[Text section]
The DVD featurette Within a Minute illustrated the film required 910 artists and 70,441 man-hours to create 49 seconds of footage for the Mustafar duel alone. Members of Hyperspace, the Official Star Wars Fan Club, received a special look into the production. Benefits included not only special articles, but they also received access to a webcam that transmitted a new image every 20 seconds during the time it was operating in Fox Studios Australia. Many times the stars, and Lucas himself, were spotted on the webcam.

Deleted scenes 
Lucas excised all scenes of a group of Senators, including Padmé, Bail Organa, and Mon Mothma (Genevieve O'Reilly), organizing an alliance to prevent Palpatine from usurping any more emergency powers. Though this is essentially the birth of the Rebel Alliance, the scenes were discarded to achieve more focus on Anakin's story.  The scene where Yoda arrives on Dagobah to begin his self-imposed exile was also removed, but is featured as an extended scene in the DVD release, although McCallum stated he hoped Lucas would have added it to the new cut as part of a six-episode DVD box set.

[Data provided]
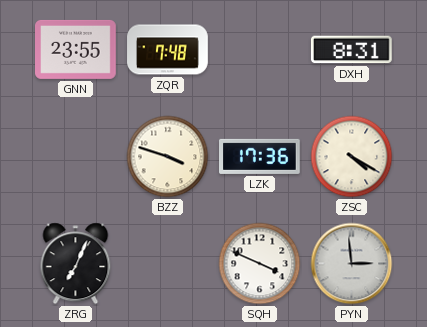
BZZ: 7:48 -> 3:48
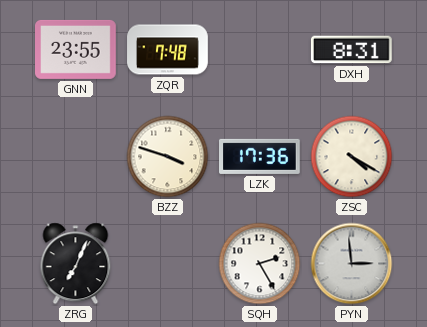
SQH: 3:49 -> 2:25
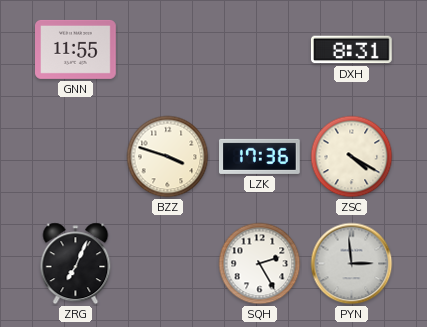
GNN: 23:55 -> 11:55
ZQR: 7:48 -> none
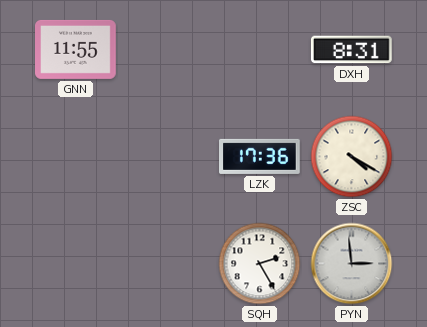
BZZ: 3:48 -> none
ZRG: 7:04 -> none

--

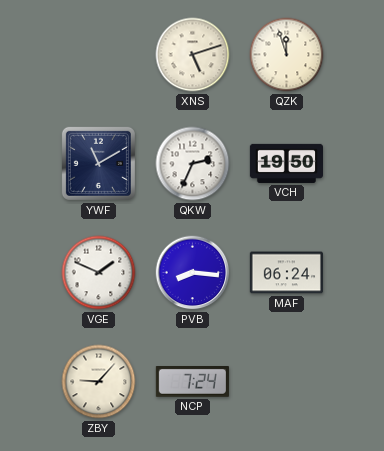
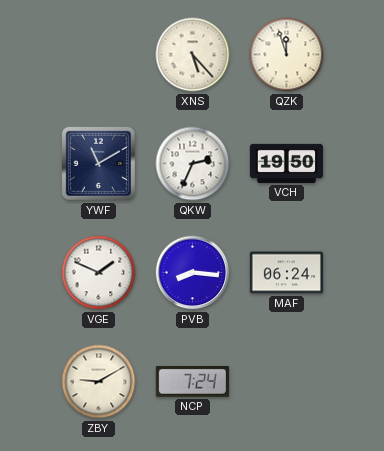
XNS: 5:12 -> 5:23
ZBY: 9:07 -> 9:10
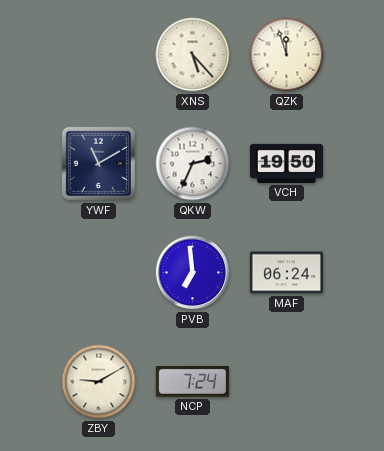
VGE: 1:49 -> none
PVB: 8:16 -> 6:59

--

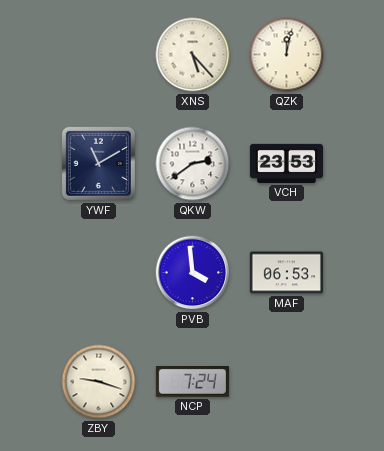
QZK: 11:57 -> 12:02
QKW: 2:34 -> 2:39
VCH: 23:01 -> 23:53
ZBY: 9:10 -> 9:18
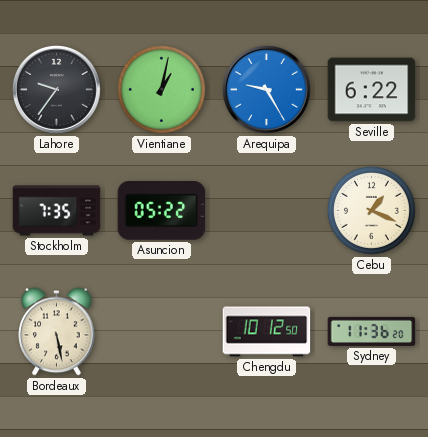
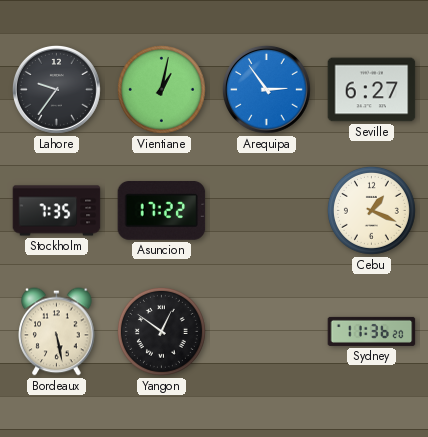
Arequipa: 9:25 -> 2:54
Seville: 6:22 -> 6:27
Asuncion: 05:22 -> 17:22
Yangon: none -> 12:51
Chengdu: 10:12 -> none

[Problems to work on]
1. In the text on the film's production and deleted scenes, why were the scenes of Senators organizing an alliance removed?
2. Please quote the text on the film's production and deleted scenes word for word, between "Deleted scenes" and "DVD box set.", inclusive.

[Expected answers]
1. They were discarded to achieve more focus on Anakin's story.

2.
Deleted scenes 
Lucas excised all scenes of a group of Senators, including Padmé, Bail Organa, and Mon Mothma (Genevieve O'Reilly), organizing an alliance to prevent Palpatine from usurping any more emergency powers. Though this is essentially the birth of the Rebel Alliance, the scenes were discarded to achieve more focus on Anakin's story.  The scene where Yoda arrives on Dagobah to begin his self-imposed exile was also removed, but is featured as an extended scene in the DVD release, although McCallum stated he hoped Lucas would have added it to the new cut as part of a six-episode DVD box set.